::: EXERCISE MATERIAL :::

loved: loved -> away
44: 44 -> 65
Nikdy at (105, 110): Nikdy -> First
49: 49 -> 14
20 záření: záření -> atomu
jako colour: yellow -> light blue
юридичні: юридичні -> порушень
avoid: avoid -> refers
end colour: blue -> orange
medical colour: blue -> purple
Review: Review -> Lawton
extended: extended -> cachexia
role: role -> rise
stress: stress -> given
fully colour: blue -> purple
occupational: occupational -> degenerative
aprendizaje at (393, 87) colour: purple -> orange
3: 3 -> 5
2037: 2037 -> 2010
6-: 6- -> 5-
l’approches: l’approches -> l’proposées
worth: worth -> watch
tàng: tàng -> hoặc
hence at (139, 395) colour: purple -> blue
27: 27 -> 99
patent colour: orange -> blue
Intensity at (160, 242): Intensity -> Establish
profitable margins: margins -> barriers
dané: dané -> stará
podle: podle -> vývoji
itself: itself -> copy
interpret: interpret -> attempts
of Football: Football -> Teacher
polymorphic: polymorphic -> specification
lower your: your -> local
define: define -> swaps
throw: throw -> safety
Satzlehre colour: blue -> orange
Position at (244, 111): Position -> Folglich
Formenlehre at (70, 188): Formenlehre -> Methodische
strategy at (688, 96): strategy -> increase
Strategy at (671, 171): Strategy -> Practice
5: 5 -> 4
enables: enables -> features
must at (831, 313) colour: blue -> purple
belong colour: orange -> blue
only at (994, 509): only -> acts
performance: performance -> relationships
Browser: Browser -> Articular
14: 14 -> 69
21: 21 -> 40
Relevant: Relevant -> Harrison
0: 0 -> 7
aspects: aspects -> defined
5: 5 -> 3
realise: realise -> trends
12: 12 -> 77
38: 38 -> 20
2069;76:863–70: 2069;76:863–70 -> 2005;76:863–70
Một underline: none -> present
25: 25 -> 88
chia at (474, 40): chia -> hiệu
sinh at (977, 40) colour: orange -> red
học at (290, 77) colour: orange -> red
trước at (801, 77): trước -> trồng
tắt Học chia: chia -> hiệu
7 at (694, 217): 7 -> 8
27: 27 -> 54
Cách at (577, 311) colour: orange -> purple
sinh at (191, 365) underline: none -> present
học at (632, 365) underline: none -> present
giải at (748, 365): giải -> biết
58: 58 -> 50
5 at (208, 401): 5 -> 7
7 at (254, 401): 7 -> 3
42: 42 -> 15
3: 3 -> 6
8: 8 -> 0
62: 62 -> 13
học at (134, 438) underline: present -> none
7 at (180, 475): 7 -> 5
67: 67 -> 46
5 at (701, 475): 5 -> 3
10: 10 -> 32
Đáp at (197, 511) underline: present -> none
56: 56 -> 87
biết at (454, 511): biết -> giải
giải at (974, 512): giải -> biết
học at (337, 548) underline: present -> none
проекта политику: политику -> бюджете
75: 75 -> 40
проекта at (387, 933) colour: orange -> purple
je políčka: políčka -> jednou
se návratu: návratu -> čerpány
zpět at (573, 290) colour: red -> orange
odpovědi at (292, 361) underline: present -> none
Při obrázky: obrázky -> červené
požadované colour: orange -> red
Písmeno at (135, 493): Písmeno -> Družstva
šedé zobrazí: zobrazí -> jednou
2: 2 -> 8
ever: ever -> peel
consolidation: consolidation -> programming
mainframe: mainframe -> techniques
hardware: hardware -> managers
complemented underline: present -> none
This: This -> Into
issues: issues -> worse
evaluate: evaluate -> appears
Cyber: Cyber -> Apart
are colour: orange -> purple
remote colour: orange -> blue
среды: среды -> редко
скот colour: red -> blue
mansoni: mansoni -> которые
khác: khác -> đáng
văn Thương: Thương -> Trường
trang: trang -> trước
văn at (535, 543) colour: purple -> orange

:::

_PROBLEM TO SOLVE_
Format all of the rows above as a numbered list, omitting any blank lines.

_OUTPUT FOR THIS TASK_
1. loved: loved -> away
2. 44: 44 -> 65
3. Nikdy at (105, 110): Nikdy -> First
4. 49: 49 -> 14
5. 20 záření: záření -> atomu
6. jako colour: yellow -> light blue
7. юридичні: юридичні -> порушень
8. avoid: avoid -> refers
9. end colour: blue -> orange
10. medical colour: blue -> purple
11. Review: Review -> Lawton
12. extended: extended -> cachexia
13. role: role -> rise
14. stress: stress -> given
15. fully colour: blue -> purple
16. occupational: occupational -> degenerative
17. aprendizaje at (393, 87) colour: purple -> orange
18. 3: 3 -> 5
19. 2037: 2037 -> 2010
20. 6-: 6- -> 5-
21. l’approches: l’approches -> l’proposées
22. worth: worth -> watch
23. tàng: tàng -> hoặc
24. hence at (139, 395) colour: purple -> blue
25. 27: 27 -> 99
26. patent colour: orange -> blue
27. Intensity at (160, 242): Intensity -> Establish
28. profitable margins: margins -> barriers
29. dané: dané -> stará
30. podle: podle -> vývoji
31. itself: itself -> copy
32. interpret: interpret -> attempts
33. of Football: Football -> Teacher
34. polymorphic: polymorphic -> specification
35. lower your: your -> local
36. define: define -> swaps
37. throw: throw -> safety
38. Satzlehre colour: blue -> orange
39. Position at (244, 111): Position -> Folglich
40. Formenlehre at (70, 188): Formenlehre -> Methodische
41. strategy at (688, 96): strategy -> increase
42. Strategy at (671, 171): Strategy -> Practice
43. 5: 5 -> 4
44. enables: enables -> features
45. must at (831, 313) colour: blue -> purple
46. belong colour: orange -> blue
47. only at (994, 509): only -> acts
48. performance: performance -> relationships
49. Browser: Browser -> Articular
50. 14: 14 -> 69
51. 21: 21 -> 40
52. Relevant: Relevant -> Harrison
53. 0: 0 -> 7
54. aspects: aspects -> defined
55. 5: 5 -> 3
56. realise: realise -> trends
57. 12: 12 -> 77
58. 38: 38 -> 20
59. 2069;76:863–70: 2069;76:863–70 -> 2005;76:863–70
60. Một underline: none -> present
61. 25: 25 -> 88
62. chia at (474, 40): chia -> hiệu
63. sinh at (977, 40) colour: orange -> red
64. học at (290, 77) colour: orange -> red
65. trước at (801, 77): trước -> trồng
66. tắt Học chia: chia -> hiệu
67. 7 at (694, 217): 7 -> 8
68. 27: 27 -> 54
69. Cách at (577, 311) colour: orange -> purple
70. sinh at (191, 365) underline: none -> present
71. học at (632, 365) underline: none -> present
72. giải at (748, 365): giải -> biết
73. 58: 58 -> 50
74. 5 at (208, 401): 5 -> 7
75. 7 at (254, 401): 7 -> 3
76. 42: 42 -> 15
77. 3: 3 -> 6
78. 8: 8 -> 0
79. 62: 62 -> 13
80. học at (134, 438) underline: present -> none
81. 7 at (180, 475): 7 -> 5
82. 67: 67 -> 46
83. 5 at (701, 475): 5 -> 3
84. 10: 10 -> 32
85. Đáp at (197, 511) underline: present -> none
86. 56: 56 -> 87
87. biết at (454, 511): biết -> giải
88. giải at (974, 512): giải -> biết
89. học at (337, 548) underline: present -> none
90. проекта политику: политику -> бюджете
91. 75: 75 -> 40
92. проекта at (387, 933) colour: orange -> purple
93. je políčka: políčka -> jednou
94. se návratu: návratu -> čerpány
95. zpět at (573, 290) colour: red -> orange
96. odpovědi at (292, 361) underline: present -> none
97. Při obrázky: obrázky -> červené
98. požadované colour: orange -> red
99. Písmeno at (135, 493): Písmeno -> Družstva
100. šedé zobrazí: zobrazí -> jednou
101. 2: 2 -> 8
102. ever: ever -> peel
103. consolidation: consolidation -> programming
104. mainframe: mainframe -> techniques
105. hardware: hardware -> managers
106. complemented underline: present -> none
107. This: This -> Into
108. issues: issues -> worse
109. evaluate: evaluate -> appears
110. Cyber: Cyber -> Apart
111. are colour: orange -> purple
112. remote colour: orange -> blue
113. среды: среды -> редко
114. скот colour: red -> blue
115. mansoni: mansoni -> которые
116. khác: khác -> đáng
117. văn Thương: Thương -> Trường
118. trang: trang -> trước
119. văn at (535, 543) colour: purple -> orange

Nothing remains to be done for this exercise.